Pada tanggal 20 Oktober, pasukan Mitsunari meninggalkan Ogaki dan
pergi ke Sekigahara. Mulailah awal pertempuran terbesar dalam sejarah
Jepang, yang dimulai pada tanggal 21 Oktober 1600 dengan total 160.000
orang saling bertempur. Pertempuran itu dilakukan di Sekigahara, dengan
Hideyaki beserta pasukannya berada di atas bukit untuk menunggu sinyal
dari Mitsunari untuk menyetang Ieyasu. Hidetada diberi kepercayaan oleh
Ieyasu untuk memimpin 40.000 pasukan melalui jalur utara, namun
sayangnya ia mengecewakan ayahnya karena tidak datang disaat perang
berlangsung. Sebelum pertempuran berlangsung, Ieyasu mendapat surat dari
Hideyaki yang menyatakan bahwa ia tidak dapat dibodohi oleh Mitsunari.
Karena surat tersebut, Ieyasu percaya bahwa Hideyaki berada dipihaknya.
Ieyasu mempertaruhkan keamanan dan pertahanan pasukannya di tangan
Hideyaki, karena saat itu, Ieyasu sudah kalah jumlah dengan pasukan
Mitsunari, sehingga dapat dipastikan Ieyasu akan kalah. Namun, pada saat
mendapat sinyal dari Mitsunari untuk menyerang, Hideyaki sempat diam dan
bingung untuk mengambil tindakan sampai akhirnya Ieyasu memberi
serangan pada pasukan Hideyaki, dan Hideyaki pada akhirnya berbalik
melawan Mitsunari. Perang Sekigahara berakhir dengan menangnya
Tokugawa Ieyasu. Blok Barat akhirnya hancur dan beberapa hari kemudian
Ishida Mitsunari beserta bangsawan barat lainnya ditangkap dan dibunuh.
Dan kemudian Tokugawa Ieyasu menjadi penguasa de facto di Jepang.
Hidetada kembali kepada ayahnya dengan rasa malu. Sebagai seorang
pejuang dan samurái sejati, Hidetada harus melakukan apa yang seharusnya
dilakukan pejuang ketika mempermalukan dirinya atau berbuat kesalahan,
yaitu mati dengan terhormat, membunuh dirinya sendiri.

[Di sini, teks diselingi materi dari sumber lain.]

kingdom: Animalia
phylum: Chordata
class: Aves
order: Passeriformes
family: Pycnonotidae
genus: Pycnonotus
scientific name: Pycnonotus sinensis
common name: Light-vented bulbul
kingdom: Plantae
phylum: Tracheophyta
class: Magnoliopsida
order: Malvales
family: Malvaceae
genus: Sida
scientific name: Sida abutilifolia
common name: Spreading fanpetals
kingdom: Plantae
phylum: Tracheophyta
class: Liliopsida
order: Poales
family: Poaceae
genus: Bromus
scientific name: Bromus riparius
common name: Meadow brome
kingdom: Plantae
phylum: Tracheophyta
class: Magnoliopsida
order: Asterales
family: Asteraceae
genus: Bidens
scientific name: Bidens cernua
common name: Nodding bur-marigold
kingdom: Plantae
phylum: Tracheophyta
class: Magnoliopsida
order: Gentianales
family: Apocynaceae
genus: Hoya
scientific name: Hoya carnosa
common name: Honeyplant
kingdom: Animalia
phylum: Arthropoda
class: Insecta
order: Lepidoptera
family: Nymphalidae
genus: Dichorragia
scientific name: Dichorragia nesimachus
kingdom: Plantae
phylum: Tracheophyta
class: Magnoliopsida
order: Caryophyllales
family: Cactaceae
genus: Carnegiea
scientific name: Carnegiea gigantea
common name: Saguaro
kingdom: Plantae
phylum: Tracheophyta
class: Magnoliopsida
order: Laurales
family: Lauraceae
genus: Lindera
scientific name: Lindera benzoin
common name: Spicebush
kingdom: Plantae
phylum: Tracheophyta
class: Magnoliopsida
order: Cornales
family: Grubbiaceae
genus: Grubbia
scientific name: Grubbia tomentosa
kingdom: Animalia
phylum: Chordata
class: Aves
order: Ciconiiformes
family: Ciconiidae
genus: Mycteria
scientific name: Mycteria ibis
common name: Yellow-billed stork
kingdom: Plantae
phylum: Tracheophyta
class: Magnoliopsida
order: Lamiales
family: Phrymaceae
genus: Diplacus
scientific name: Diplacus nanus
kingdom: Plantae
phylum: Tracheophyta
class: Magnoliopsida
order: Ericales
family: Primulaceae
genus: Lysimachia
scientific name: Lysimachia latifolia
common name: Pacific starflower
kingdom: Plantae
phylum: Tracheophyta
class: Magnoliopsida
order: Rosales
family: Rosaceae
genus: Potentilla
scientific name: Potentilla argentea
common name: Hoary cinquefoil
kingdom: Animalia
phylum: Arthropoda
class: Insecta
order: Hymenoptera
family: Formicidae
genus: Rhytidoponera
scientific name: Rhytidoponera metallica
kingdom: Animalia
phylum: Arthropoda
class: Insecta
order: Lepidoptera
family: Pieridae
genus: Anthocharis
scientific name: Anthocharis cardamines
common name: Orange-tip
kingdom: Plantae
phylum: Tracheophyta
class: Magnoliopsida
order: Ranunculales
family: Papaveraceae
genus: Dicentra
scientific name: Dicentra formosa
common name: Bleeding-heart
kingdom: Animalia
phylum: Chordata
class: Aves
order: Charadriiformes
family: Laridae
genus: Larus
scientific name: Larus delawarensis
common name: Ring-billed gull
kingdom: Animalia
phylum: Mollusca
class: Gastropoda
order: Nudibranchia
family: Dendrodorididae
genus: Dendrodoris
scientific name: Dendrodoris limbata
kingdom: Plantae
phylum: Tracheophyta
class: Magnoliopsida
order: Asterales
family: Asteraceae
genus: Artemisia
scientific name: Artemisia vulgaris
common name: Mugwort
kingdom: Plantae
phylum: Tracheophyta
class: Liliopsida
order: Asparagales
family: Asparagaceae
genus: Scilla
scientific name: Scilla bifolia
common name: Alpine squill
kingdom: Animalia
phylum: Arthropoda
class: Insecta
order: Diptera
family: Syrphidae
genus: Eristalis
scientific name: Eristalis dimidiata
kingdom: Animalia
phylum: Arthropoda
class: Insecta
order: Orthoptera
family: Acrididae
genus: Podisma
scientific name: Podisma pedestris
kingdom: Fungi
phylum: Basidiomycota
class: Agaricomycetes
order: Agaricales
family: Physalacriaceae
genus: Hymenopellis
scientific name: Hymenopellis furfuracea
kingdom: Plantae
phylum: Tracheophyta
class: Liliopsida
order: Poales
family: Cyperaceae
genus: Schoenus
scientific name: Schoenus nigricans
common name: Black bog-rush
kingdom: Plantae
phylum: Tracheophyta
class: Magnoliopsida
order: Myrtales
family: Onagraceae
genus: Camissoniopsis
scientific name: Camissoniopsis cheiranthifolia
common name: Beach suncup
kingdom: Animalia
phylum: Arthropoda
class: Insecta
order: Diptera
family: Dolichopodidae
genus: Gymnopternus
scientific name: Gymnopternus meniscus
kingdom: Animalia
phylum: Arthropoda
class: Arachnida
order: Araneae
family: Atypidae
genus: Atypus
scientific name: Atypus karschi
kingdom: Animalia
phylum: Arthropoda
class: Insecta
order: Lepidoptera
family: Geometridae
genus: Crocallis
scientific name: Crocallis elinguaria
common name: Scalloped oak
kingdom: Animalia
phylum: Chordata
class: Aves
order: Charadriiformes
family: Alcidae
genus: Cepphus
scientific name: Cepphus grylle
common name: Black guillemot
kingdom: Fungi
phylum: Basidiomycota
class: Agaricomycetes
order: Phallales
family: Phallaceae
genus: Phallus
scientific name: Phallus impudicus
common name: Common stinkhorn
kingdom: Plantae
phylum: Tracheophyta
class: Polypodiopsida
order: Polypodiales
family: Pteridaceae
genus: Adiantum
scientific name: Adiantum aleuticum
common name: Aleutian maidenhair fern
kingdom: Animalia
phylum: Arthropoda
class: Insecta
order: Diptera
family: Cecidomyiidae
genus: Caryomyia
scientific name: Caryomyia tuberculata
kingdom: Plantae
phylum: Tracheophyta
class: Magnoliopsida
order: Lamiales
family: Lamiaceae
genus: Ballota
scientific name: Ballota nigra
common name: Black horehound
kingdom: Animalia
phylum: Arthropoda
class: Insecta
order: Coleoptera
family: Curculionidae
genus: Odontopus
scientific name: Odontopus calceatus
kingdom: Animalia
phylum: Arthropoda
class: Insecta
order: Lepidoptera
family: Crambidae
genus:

Pada awalnya,
Ieyasu menunggu Hidetada untuk membunuh dirinya sendiri, namun
akhirnya, Ieyasu menghentikan Hidetada untuk membunuh dirinya sendiri.
Apa yang Ieyasu lakukan saat itu adalah, kesetiaan terhadap keluarga, ia
tidak ingin kehilangan putera lainnya.
III. Evaluation
Film ini sangat bagus, karena di dalamnya penuh dengan pengetahuan,
memperlihatkan bagaimana cara hidup orang Jepang pada zaman dahulu.
Prinsip-prinsip hidup samurai zaman dahulu telah membentuk karakter
bangsa Jepang dan menjadikan mereka orang-orang yang kuat, pantang
menyerah, menghormati orang lain, dan mau bekerja keras. Seperti prinsip
Samurai Jepang yaitu, Bushido dan Makoto, prinsip dan karakter inilah yang
membuat bangsa Jepang dapat maju dan terus berkreasi.